The study is funded by a $75,000 grant from the Massachusetts Department of Public Health and is the first step toward completion of a national survey, according to project head Lisa Chasan-Taber, assistant professor of biostatistics and epidemiology at UMass. In the survey, researchers will document the frequency, duration, and intensity of physical activity for the group of women being studied, Chasan-Taber says.
"Physical activity is a key element because it is the only modifiable risk factor and the primary non-chemical prevention strategy for breast cancer," Chasan-Taber says. That’s because moderate to high levels of physical activity in women may lower lifetime exposure to estrogen, a known trigger for breast cancer, she says.
Working with three other UMass professors – Patty Freedson, exercise science, and Philip Nasca and Elaine Puleo, biostatistics and epidemiology – Chasan-Taber is developing a questionnaire to measure both current and lifetime physical activity in women ages 39 to 65 who graduated in the classes of 1960 through 1980 at Smith and Mount Holyoke. The detailed questionnaire is designed to show how much and what kinds of exercise women get at different ages and stages of their lives, and measures everything from participation in active sports, to household chores and yard work, to the physical activity associated with caring for small children.
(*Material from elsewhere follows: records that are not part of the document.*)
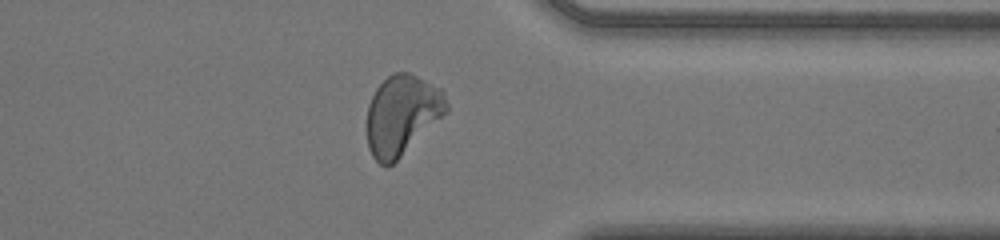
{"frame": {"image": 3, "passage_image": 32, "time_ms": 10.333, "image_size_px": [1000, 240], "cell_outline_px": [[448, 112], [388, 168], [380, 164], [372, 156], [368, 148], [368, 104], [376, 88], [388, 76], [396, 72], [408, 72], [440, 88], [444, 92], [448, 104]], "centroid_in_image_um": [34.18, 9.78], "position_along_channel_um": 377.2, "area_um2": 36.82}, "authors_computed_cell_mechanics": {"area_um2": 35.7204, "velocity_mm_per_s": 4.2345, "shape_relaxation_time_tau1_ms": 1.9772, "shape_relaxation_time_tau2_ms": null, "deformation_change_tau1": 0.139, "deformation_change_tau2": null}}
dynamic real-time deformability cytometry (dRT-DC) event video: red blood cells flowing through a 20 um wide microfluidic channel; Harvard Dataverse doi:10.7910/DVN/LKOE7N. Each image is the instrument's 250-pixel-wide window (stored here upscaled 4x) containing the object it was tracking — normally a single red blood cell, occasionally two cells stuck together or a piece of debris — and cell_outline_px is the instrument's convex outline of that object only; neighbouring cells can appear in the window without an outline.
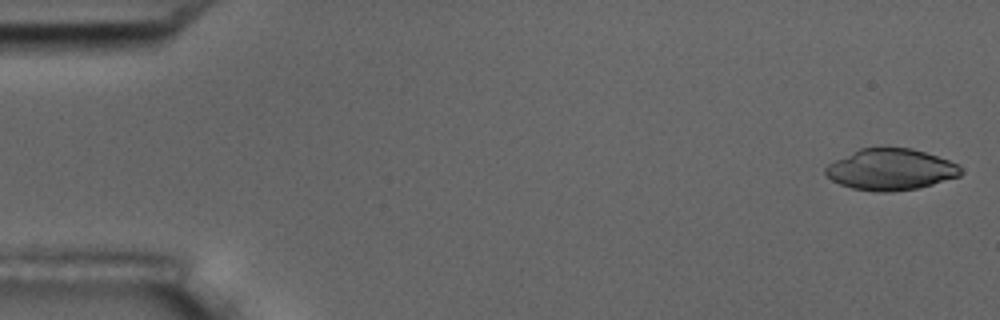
{"species": "common noctule bat (a hibernating species)", "species_latin": "Nyctalus noctula", "temperature_condition": "room temperature", "stored_images_in_passage": 56, "camera_frame_rate_fps": 3000, "um_per_image_px": 0.085, "animal": {"sex": "male", "body_mass_g": 17.5, "forearm_length_mm": 52.3}, "frame": {"image": 1, "passage_image": 2, "time_ms": 0.333, "image_size_px": [1000, 320], "cell_outline_px": [[960, 176], [932, 184], [916, 188], [892, 192], [876, 192], [852, 188], [840, 184], [832, 180], [824, 172], [824, 168], [828, 164], [860, 148], [912, 148], [948, 160], [956, 164], [960, 168]], "centroid_in_image_um": [75.68, 14.41], "position_along_channel_um": 9.3, "area_um2": 32.14}}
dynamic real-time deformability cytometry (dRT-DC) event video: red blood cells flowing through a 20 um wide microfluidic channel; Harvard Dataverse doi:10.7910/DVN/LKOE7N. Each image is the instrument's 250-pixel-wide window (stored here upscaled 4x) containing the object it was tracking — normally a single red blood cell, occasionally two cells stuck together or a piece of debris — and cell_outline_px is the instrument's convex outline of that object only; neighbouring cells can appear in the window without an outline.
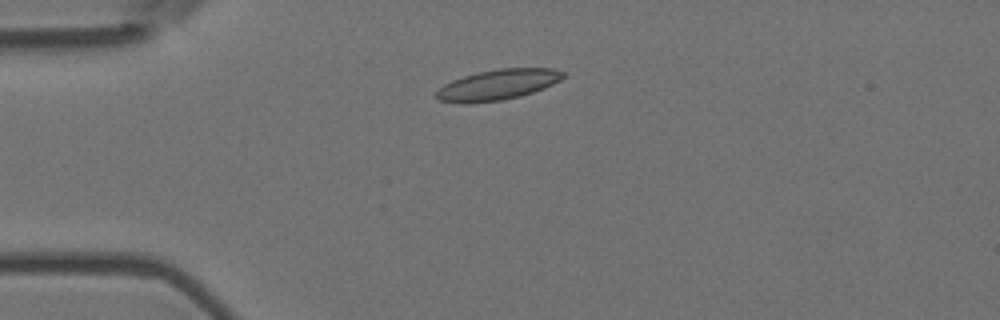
{"species": "Egyptian fruit bat (a non-hibernating species)", "species_latin": "Rousettus aegyptiacus", "temperature_condition": "room temperature", "stored_images_in_passage": 4, "camera_frame_rate_fps": 3000, "um_per_image_px": 0.085, "animal": {"sex": "female"}, "frame": {"image": 1, "passage_image": 3, "time_ms": 0.667, "image_size_px": [1000, 320], "cell_outline_px": [[564, 76], [560, 80], [544, 88], [520, 96], [500, 100], [468, 104], [460, 104], [440, 100], [436, 96], [436, 92], [444, 84], [452, 80], [476, 72], [500, 68], [552, 68], [564, 72]], "centroid_in_image_um": [42.29, 7.2], "position_along_channel_um": 42.7, "area_um2": 22.48}}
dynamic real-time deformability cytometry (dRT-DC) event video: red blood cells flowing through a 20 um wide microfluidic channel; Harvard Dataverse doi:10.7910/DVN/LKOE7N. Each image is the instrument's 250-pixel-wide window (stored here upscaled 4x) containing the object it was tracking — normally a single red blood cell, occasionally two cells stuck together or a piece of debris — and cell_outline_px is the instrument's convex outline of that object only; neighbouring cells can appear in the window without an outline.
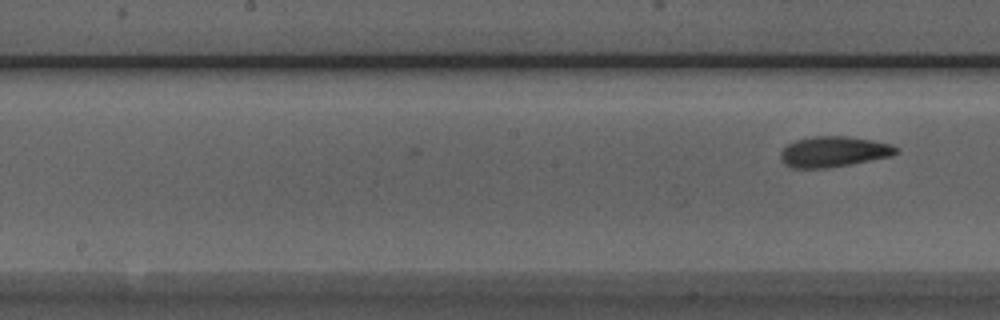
{"species": "Egyptian fruit bat (a non-hibernating species)", "species_latin": "Rousettus aegyptiacus", "temperature_condition": "room temperature", "stored_images_in_passage": 10, "camera_frame_rate_fps": 3000, "um_per_image_px": 0.085, "animal": {"sex": "male"}, "frame": {"image": 1, "passage_image": 10, "time_ms": 3.0, "image_size_px": [1000, 320], "cell_outline_px": [[900, 152], [892, 156], [852, 164], [824, 168], [792, 168], [784, 164], [780, 160], [780, 152], [788, 144], [796, 140], [812, 136], [848, 136], [872, 140], [892, 144], [900, 148]], "centroid_in_image_um": [70.89, 12.89], "position_along_channel_um": 177.3, "area_um2": 20.87}}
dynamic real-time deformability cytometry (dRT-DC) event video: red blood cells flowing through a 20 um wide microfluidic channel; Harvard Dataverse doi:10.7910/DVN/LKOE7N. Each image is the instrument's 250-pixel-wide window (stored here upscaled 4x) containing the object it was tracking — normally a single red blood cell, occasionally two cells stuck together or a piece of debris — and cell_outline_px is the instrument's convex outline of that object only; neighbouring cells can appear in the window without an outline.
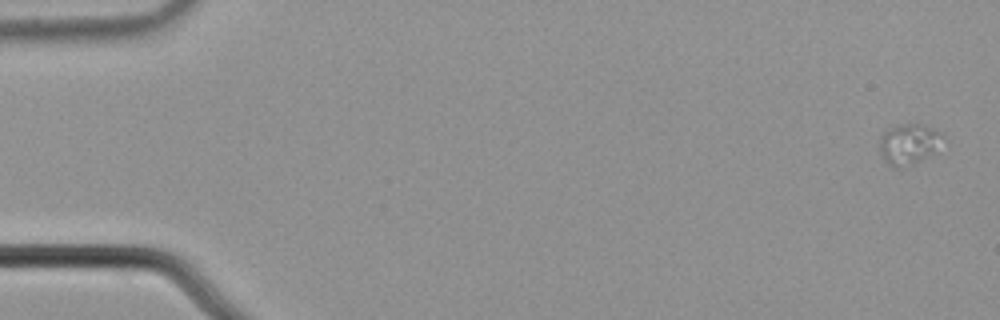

In addition, a small group of participants will be fitted with a battery-powered accelerometer, a device that measures physical activity. The readings from this sample will be used to verify the information collected from the survey, Chasan-Taber says.
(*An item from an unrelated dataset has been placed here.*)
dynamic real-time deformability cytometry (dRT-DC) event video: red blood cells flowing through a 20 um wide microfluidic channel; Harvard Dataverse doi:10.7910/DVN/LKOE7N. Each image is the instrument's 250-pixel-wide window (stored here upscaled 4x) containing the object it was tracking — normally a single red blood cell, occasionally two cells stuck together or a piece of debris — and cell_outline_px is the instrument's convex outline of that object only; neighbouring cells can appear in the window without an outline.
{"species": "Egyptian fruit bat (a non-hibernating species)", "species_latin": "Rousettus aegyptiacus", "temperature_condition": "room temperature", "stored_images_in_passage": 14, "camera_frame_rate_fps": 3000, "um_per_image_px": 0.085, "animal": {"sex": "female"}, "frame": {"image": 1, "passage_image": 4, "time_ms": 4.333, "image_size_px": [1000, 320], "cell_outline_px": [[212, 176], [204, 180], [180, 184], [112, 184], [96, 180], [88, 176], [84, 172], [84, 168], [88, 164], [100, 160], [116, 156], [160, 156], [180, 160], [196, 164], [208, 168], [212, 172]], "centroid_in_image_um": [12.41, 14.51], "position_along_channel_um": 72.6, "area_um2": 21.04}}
The data collection method for the project is designed to be used in a larger, long-range survey of physical activity and breast cancer outlined in a grant proposal to the National Institutes of Health that would include graduates from the group of women’s colleges known as the Seven Sisters. Besides Smith and Mount Holyoke, that group includes Bryn Mawr, Vassar, Barnard, Radcliffe, and Wellesley colleges. Chasan-Taber says the women’s college graduates will provide the basic, detailed information needed by researchers and they are in the age group where breast cancer is typically diagnosed.